Furono creati negli anni ‘90 dal padre francescano Arcangelo Zucchi che, con l’aiuto di molti volontari, aveva fondato nel villaggio di Makoua anche un ospedale pediatrico intitolato a Mariele Ventre, indimenticata direttrice del coro dei bambini dello Zecchino d’oro.
Sono bambini che vengono da situazioni di abbandono per disabilità, malattia, emarginazione e per la morte di entrambi i genitori.
Paola ci ha raccontato la sua esperienza: «Sono vicina a loro per la scuola, per la salute e per la vita quotidiana: dai pasti al doposcuola e al gioco.
Sono bambini a cui la vita ha lasciato ferite profonde che vanno rimarginate piano piano offrendo cura, attenzione, accoglienza e aiutandoli a fidarsi degli adulti che sono loro accanto.
La preoccupazione più grande è vederli crescere senza dare strumenti per un futuro in autonomia, ed è la ragione per cui vorrei che imparassero a lavorare la terra e ad allevare animali.

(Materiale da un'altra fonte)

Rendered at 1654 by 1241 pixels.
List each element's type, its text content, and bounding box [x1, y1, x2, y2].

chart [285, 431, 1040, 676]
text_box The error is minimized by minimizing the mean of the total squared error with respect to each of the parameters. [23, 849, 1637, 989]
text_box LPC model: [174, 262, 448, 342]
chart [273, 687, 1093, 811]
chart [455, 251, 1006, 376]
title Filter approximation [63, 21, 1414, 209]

Coltivare cereali, verdura e frutta, insieme ad avere piccoli allevamenti, soprattutto per le case che si trovano alla periferia della città, servirebbe a migliorare la dieta e a insegnare un mestiere ai ragazzi più grandi che devono sperimentarsi in un lavoro per l’inserimento nella società.
Le nostre case saranno per loro sempre “casa”, ma sogno anche che trovino la loro strada e un futuro meno incerto. E perché questo sogno si realizzi ho bisogno anche del vostro aiuto».